Только на другой день Робеспьер решается. Нет, он не присоединяется к подготовке восстания. Он лишь дает согласие на то, чтобы другие руководили восстанием, предоставляя эту задачу Коммуне Парижа. 29 мая он произносит в Якобинском клубе слова, пронизанные страхом, безнадежностью, бессилием: «Я не могу предписать народу, какими средствами надлежит спасаться. Это не в силах отдельного человека. Это не в моих силах, ибо я изнурен четырьмя годами Революции и душераздирающим зрелищем торжества тирании и всего, что есть самого подлого и самого развращенного. Не мне указывать эти средства, ибо я снедаем длительной лихорадкой и особенно лихорадкой патриотизма. Я сказал, и в данный момент у меня нет другого долга».
Марат тоже болен. Болен не от страха, неуверенности или сомнений. Это настоящая серьезная болезнь, и Марат, будучи врачом, знал, что дни его сочтены, и спешил действовать. Еще 26 мая он тоже выступил в Якобинском клубе. Его краткая речь — это программа действий. «Заниматься разоблачением клики государственных людей значило бы попусту терять время. Эта клика достаточно хорошо известна… Важно собраться завтра, чтобы противостоять их замыслам. Важно уничтожить Чрезвычайную комиссию двенадцати, которая задумала сразить мечом закона энергичных друзей народа. Нужно, чтобы вся Гора восстала против этой презренной Комиссии, да будет она предана общественному проклятию и бесповоротно уничтожена».
Марат дает ясный и точный лозунг, хотя неясно пока, кому он его адресует: Якобинскому клубу, Конвенту или народу? Видимо, он рассчитывал подтолкнуть нерешительных, колеблющихся монтаньяров, таких, как Робеспьер, и еще более робких.
На другой день, 27 мая, Марат выступает в Конвенте, как только началось заседание. Он повторяет свой вчерашний лозунг, выдвинутый у якобинцев: война против Комиссии двенадцати и против клики «государственных людей», то есть против жирондистов. Он связывает социальную и политическую стороны дела: «С того момента, как был декретирован принудительный налог на богатых, вы пытаетесь расколоть секции Парижа… Если патриоты будут вынуждены прибегнуть к восстанию, то это будет вызвано вами. Я требую, чтобы эта Комиссия двенадцати была упразднена как враждебная делу свободы, которая вызовет очень скоро народное восстание, из-за пренебрежения, проявляемого к чрезмерному росту цен на продовольствие…» В этот день Конвент осаждают делегации секций, и среди народа из уст в уста переходят слова Марата: «Мы уйдем только тогда, когда убедимся в том, может ли Конвент нас спасти или надо, чтобы народ спасал себя сам».
Заседание Конвента 27 мая заслуживает того, чтобы хоть кратко рассказать о нем особо.
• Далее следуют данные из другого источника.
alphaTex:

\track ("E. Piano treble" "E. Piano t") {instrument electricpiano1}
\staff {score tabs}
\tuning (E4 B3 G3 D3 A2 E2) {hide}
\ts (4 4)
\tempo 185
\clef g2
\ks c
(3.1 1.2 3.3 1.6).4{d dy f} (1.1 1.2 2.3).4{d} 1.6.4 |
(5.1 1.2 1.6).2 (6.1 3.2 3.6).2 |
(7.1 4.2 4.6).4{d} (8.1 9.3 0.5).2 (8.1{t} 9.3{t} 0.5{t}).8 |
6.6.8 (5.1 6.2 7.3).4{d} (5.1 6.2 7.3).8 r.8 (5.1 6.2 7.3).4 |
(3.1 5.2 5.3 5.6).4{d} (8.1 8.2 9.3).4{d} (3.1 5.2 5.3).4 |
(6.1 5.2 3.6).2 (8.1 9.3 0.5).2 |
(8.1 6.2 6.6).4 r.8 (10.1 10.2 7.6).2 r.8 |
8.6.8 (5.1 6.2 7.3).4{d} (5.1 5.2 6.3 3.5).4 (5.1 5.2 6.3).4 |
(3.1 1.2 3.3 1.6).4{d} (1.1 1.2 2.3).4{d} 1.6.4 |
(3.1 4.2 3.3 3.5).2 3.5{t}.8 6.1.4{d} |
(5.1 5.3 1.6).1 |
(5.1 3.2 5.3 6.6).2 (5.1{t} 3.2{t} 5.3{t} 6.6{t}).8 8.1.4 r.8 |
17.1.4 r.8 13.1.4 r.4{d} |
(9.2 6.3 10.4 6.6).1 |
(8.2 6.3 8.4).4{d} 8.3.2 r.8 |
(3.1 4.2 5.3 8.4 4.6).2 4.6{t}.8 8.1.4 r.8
Дело не только в том, что в конце этого очень долгого, очень бурного собрания осуществилось одно из требований Марата, чего он и сам не ожидал. В этот день обнаружилось, как народное движение начало буквально затоплять Конвент. На заседании произошла прямая непосредственная встреча монтаньяров с народом Парижа, показавшая всю сложность взаимных отношений этих двух сил.
Председательствовал на заседании все тот же Инар, который грозил уничтожить Париж. Напряженность усиливали не только обычные перепалки между двумя враждующими партиями, но делегации парижских секций, которых в этот день собралось особенно много.
Делегация от секции Сите, председателя которой Добсана арестовали вместе с Эбером, требует не только его освобождения, но и роспуска Комиссии двенадцати: «Время жалоб миновало. Мы пришли предупредить вас: спасайте Республику, либо же вставшая перед нами необходимость самим себя спасти вынудит нас это сделать…»
Председатель отвечал высокомерным отказом и назидательной речью, прерываемой возмущенными репликами левой. Затем следуют выступления, Робеспьер произносит свою сбивчивую речь, звучит реплика Дантона, выступают еще несколько депутатов… В семь часов вечера на заседание является министр внутренних дел Гара. Его известили о напряженном положении в Конвенте и вокруг него, о том, что жирондисты вызвали на всякий случай отряды Национальной гвардии из «умеренных», то есть буржуазных округов.